After clearing probability map, we binarize all probability maps by applying a threshold (threshold = 0.6). We dilate the tumor regions as much as 75 um, since locations within the 75 um of tumor areas are also considered as true positive for FROC validation criteria that is used in CAMELYON 16 challenge. Finally, the coordinate of those regions along with the maximum value on probability map are recorded for FROC. For plotting ROC curve, the maximum probability of largest tumor area is reported as probability of WSI being tumor.

Table 2. Dropout, learning rate, momentum, Weight decay for 1st layer and filter size for 1st layer

4 Experimental Results

Our experiments were conducted on the CAMELYON16 dataset to evaluate the proposed framework for cancer metastasis detection in WSIs. This dataset contains 400 WSIs: 270 WSIs for training and remaining 130 WSIs for evaluation purpose. The cancer metastasis regions were exhaustively annotated under the supervision of expert pathologists. The WSIs were stored at different magnification levels with the highest magnification level of 40\(\times \) and 0.243 um/pixel resolution. Our experiments were performed at both 40\(\times \) and 20\(\times \) magnifications to have both cellular and contextual information. Table 2 shows the values that have been chosen for hyper parameters after applying BO. Filter size should be 3 \(\times \) 3 for most of networks as the objects in images are small and l2 regularization in first layer can lead to better performance. Moreover we use drop out in our settings according to BO estimation.

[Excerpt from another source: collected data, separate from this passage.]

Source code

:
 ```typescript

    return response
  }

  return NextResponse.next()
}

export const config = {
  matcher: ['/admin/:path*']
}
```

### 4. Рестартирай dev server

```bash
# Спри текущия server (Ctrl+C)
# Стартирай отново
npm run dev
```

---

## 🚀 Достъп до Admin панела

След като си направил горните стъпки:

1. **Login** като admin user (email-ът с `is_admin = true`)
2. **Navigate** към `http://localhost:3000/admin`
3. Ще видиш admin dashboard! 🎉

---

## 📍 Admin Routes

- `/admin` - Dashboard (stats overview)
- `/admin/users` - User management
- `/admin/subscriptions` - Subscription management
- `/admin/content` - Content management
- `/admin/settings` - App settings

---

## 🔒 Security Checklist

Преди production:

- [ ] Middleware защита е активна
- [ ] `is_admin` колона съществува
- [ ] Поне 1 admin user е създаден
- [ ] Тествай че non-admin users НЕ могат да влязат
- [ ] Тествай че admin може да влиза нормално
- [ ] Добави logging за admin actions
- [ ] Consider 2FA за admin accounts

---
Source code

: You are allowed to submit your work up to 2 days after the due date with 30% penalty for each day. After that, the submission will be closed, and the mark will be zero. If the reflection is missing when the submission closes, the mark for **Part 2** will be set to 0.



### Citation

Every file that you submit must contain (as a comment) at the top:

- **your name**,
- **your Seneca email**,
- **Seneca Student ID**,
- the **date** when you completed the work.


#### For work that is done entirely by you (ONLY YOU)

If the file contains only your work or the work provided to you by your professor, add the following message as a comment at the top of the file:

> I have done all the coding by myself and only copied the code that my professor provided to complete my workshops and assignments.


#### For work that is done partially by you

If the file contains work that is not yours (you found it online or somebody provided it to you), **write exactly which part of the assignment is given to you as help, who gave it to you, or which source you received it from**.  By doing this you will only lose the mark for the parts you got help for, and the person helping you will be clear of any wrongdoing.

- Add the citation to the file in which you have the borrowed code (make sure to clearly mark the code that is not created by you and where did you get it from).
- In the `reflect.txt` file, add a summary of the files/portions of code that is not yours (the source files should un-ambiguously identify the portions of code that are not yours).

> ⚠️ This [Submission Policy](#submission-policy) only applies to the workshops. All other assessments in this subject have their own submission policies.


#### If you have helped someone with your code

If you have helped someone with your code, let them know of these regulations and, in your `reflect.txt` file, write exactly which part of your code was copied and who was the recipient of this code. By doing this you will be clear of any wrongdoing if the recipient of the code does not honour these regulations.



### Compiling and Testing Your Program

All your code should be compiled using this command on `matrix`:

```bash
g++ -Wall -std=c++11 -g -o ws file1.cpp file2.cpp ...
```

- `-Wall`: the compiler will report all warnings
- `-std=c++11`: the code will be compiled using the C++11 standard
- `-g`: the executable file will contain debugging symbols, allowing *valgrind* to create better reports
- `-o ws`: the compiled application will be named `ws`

We experimented with different networks on our data in order to choose optimal achitecture. To improve the performance of the networks we used hyperparameter optimization method (Sect. 3.1) for increasing the accuracy. Table 1 shows the performance of different networks on our dataset. We achieve considerable increase in accuracy after hyperparameter optimization. To this end, we chose Resnet50 for patches of 40\(\times \) and NasNet for 20\(\times \) patches as they have higher accuracy on their corresponding dataset after BO optimization. The accuracy increased 2% and 5% for ResNet (with 40\(\times \) patches) and NasNet (with 20\(\times \) patches) respectively which is a high improvement with regarding high variability in dataset and low inter class variability.

After first iteration of training, we process the WSIs in patch based manner to generate the probability maps. We observed that the probability maps of WSIs have many false positive regions that affect the final result. To this end, by recognizing the false positive regions, corresponding patches from WSIs are extracted and fed back into the networks for fine-tuning. Therefore, we come up with cleaner probability map with very few false positive regions.

Fig. 3.
figure 3

(a) ROC curve and (b) FROC curve which shows sensitivity against average number of false positives

We followed the same evaluation criteria (ROC and FROC) as explained in [6]. As shown in Fig. 3, ROC curve clearly depicts that our method predicts large number of tumor slides with very few false positives. In fact, it classifies 83% of tumor slides without throwing any false positive. The FROC curve also shows that the algorithm is capable of localizing tumor regions with various mean number of false positives in per whole slide image. The values for area under ROC curve (AUC) are shown in Table 3. Our method achieves a high AUC, which shows the privilege of ensemble of two networks at different resolutions and highlight the effect of parameter tuning in final prediction. The score obtained from AUC, put us on top of the Table 3 which means our algorithm is performing very well for classification of WSIs into two categories of tumor and normal.

Table 3. Comparison of AUC measure

5 Conclusions

In this paper, we investigated the impact of hyperparameter optimization on network performance. Tuning hyperparameters with the Gaussian process could increase the validation accuracy on average by \(5\%\). Furthermore, a multi-resolution network for detecting breast cancer metastasis from sentinel lymph node WSIs was proposed. Therefore, with combined contextual and cell level information and also optimizing hyperparameter, we achieve AUC and average sensitivity of 0.990 and 0.6583 respectively. This results in competitive performance of our framework applied on the CAMELYON16 dataset.